TASK =
Search the records for the string "Profile" and report how many lines contain it, with nothing else.

:: EXTRACTED DATA ::

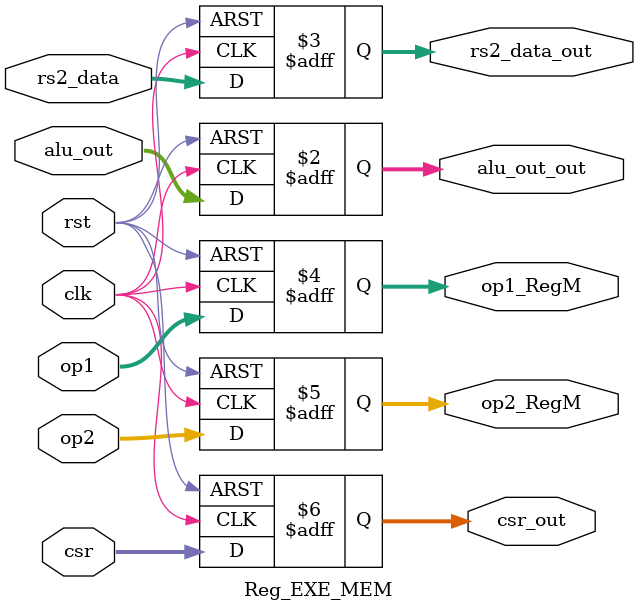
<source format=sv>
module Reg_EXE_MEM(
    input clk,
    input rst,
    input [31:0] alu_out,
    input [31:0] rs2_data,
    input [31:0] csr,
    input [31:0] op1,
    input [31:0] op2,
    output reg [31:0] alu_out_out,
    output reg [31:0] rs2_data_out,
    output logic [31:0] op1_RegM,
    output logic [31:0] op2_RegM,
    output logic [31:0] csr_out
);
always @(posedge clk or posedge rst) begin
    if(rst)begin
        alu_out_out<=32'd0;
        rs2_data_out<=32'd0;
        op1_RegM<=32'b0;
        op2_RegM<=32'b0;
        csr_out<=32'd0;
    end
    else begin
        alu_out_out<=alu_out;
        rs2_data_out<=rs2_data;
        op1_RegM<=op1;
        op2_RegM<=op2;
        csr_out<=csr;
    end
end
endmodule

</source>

:::
:: EXTRACTED DATA ::

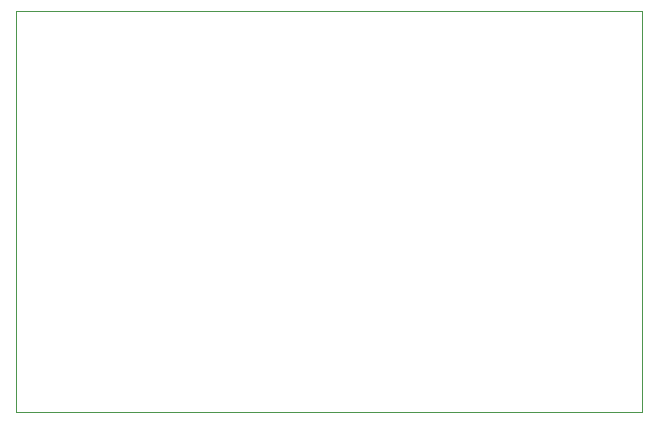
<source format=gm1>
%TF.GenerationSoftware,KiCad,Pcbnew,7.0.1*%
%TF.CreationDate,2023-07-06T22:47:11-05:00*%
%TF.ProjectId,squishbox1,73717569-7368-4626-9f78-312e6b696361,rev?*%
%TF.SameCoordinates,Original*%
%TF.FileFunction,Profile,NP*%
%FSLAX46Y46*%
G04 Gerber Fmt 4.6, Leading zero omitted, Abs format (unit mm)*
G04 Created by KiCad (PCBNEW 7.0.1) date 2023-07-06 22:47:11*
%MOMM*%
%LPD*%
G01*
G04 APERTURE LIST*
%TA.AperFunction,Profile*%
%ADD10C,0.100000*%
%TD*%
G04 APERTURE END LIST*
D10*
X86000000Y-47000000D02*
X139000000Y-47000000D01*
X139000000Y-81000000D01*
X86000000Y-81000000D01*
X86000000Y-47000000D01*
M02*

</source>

:::
:: EXTRACTED DATA ::

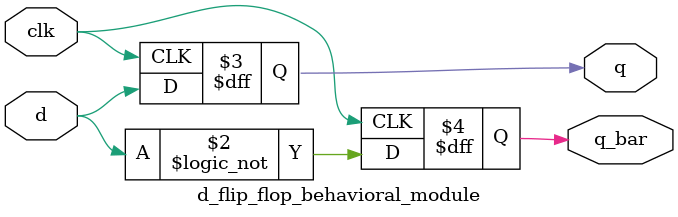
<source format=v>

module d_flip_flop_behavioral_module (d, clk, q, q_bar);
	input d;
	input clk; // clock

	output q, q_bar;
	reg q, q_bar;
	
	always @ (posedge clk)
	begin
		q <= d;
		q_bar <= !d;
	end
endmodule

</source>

:::

PROBLEM SOLUTION =
2